(EXERCISE)
Copy the lines of the material from the line containing "suit my preferences. ListenBook Pro's" up to and including the line containing "convenient for accessing my content.", keeping each one unchanged.

┄┄┄┄┄┄┄┄┄┄

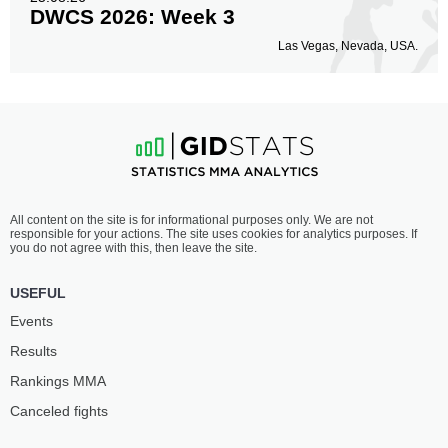
DWCS 2026: Week 3
Las Vegas, Nevada, USA.
All content on the site is for informational purposes only. We are not
responsible for your actions. The site uses cookies for analytics purposes. If
you do not agree with this, then leave the site.
USEFUL
Events
Results
Rankings ММА
Canceled fights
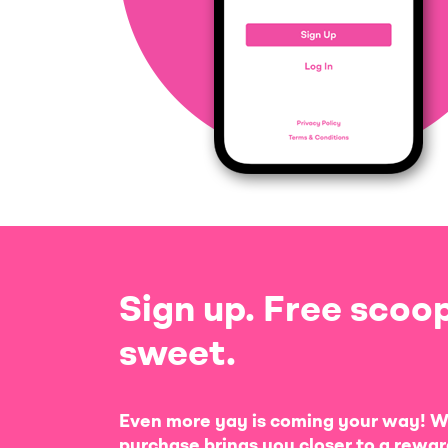
Sign up. Free scoop
sweet.
Even more yay is coming your way! W
purchase brings you closer to a rewar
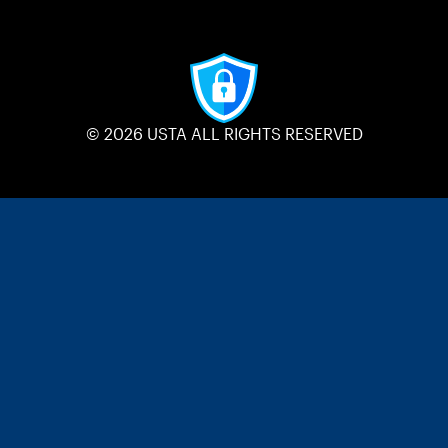
© 2026 USTA ALL RIGHTS RESERVED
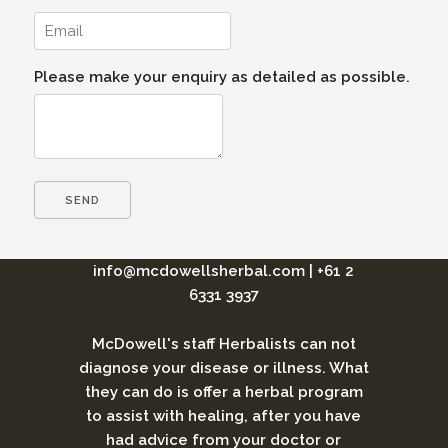
Please make your enquiry as detailed as possible.
info@mcdowellsherbal.com
|
+61 2
6331 3937
McDowell's staff Herbalists can not
diagnose your disease or illness. What
they can do is offer a herbal program
to assist with healing, after you have
had advice from your doctor or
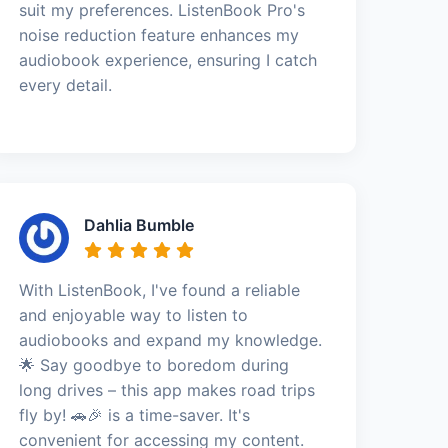
suit my preferences. ListenBook Pro's
noise reduction feature enhances my
audiobook experience, ensuring I catch
every detail.
Dahlia Bumble
With ListenBook, I've found a reliable
and enjoyable way to listen to
audiobooks and expand my knowledge.
🌟 Say goodbye to boredom during
long drives – this app makes road trips
fly by! 🚗🎉 is a time-saver. It's
convenient for accessing my content.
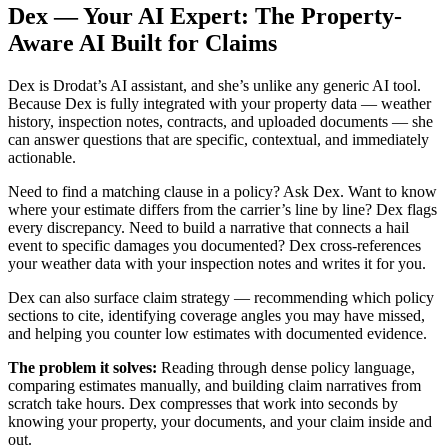
Dex — Your AI Expert: The Property-
Aware AI Built for Claims
Dex is Drodat’s AI assistant, and she’s unlike any generic AI tool.
Because Dex is fully integrated with your property data — weather
history, inspection notes, contracts, and uploaded documents — she
can answer questions that are specific, contextual, and immediately
actionable.
Need to find a matching clause in a policy? Ask Dex. Want to know
where your estimate differs from the carrier’s line by line? Dex flags
every discrepancy. Need to build a narrative that connects a hail
event to specific damages you documented? Dex cross-references
your weather data with your inspection notes and writes it for you.
Dex can also surface claim strategy — recommending which policy
sections to cite, identifying coverage angles you may have missed,
and helping you counter low estimates with documented evidence.
The problem it solves:
Reading through dense policy language,
comparing estimates manually, and building claim narratives from
scratch take hours. Dex compresses that work into seconds by
knowing your property, your documents, and your claim inside and
out.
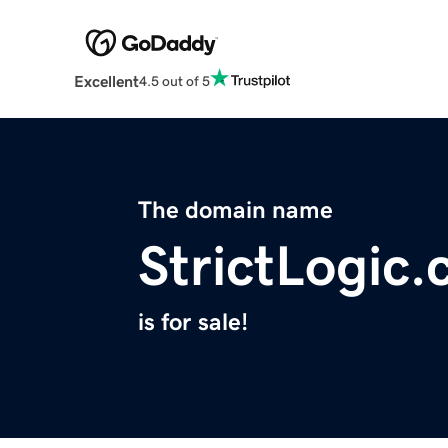
Excellent
4.5 out of 5
The domain name
StrictLogic
is for sale!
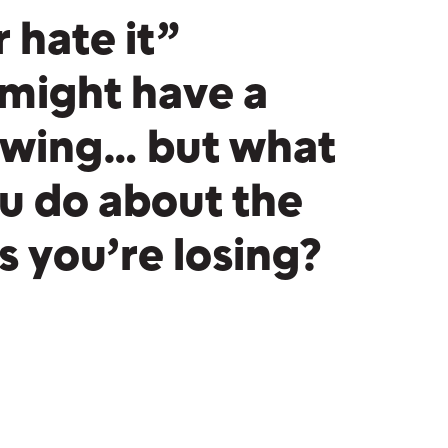
r hate it”
might have a
lowing… but what
u do about the
 you’re losing?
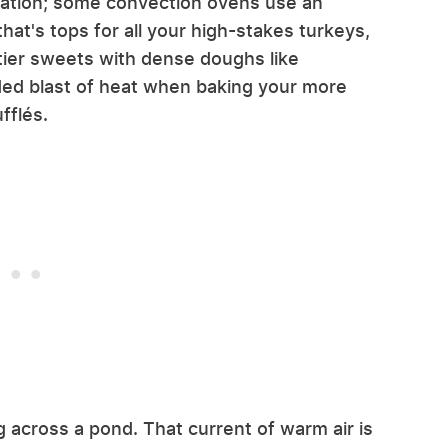
ulation; some convection ovens use an
hat's tops for all your high-stakes turkeys,
tier sweets with dense doughs like
ded blast of heat when baking your more
fflés.
 across a pond. That current of warm air is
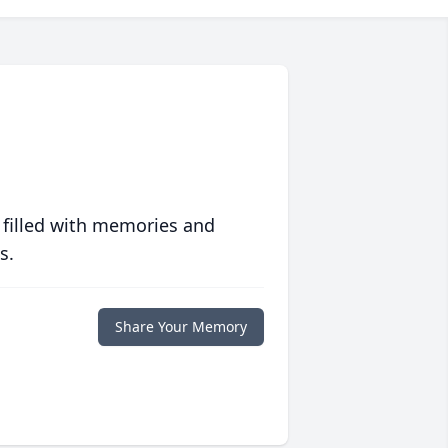
 filled with memories and
s.
Share Your Memory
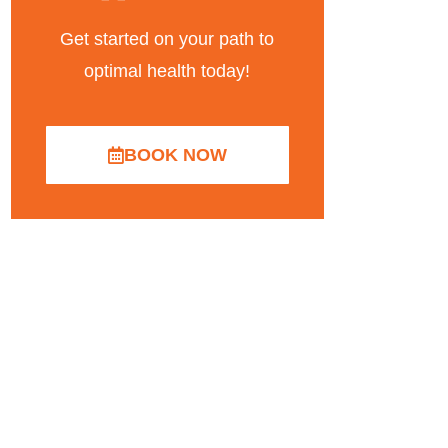
Get started on your path to
optimal health today!
BOOK NOW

┄┄┄┄┄┄┄┄┄┄

(RESULT)
suit my preferences. ListenBook Pro's
noise reduction feature enhances my
audiobook experience, ensuring I catch
every detail.
Dahlia Bumble
With ListenBook, I've found a reliable
and enjoyable way to listen to
audiobooks and expand my knowledge.
🌟 Say goodbye to boredom during
long drives – this app makes road trips
fly by! 🚗🎉 is a time-saver. It's
convenient for accessing my content.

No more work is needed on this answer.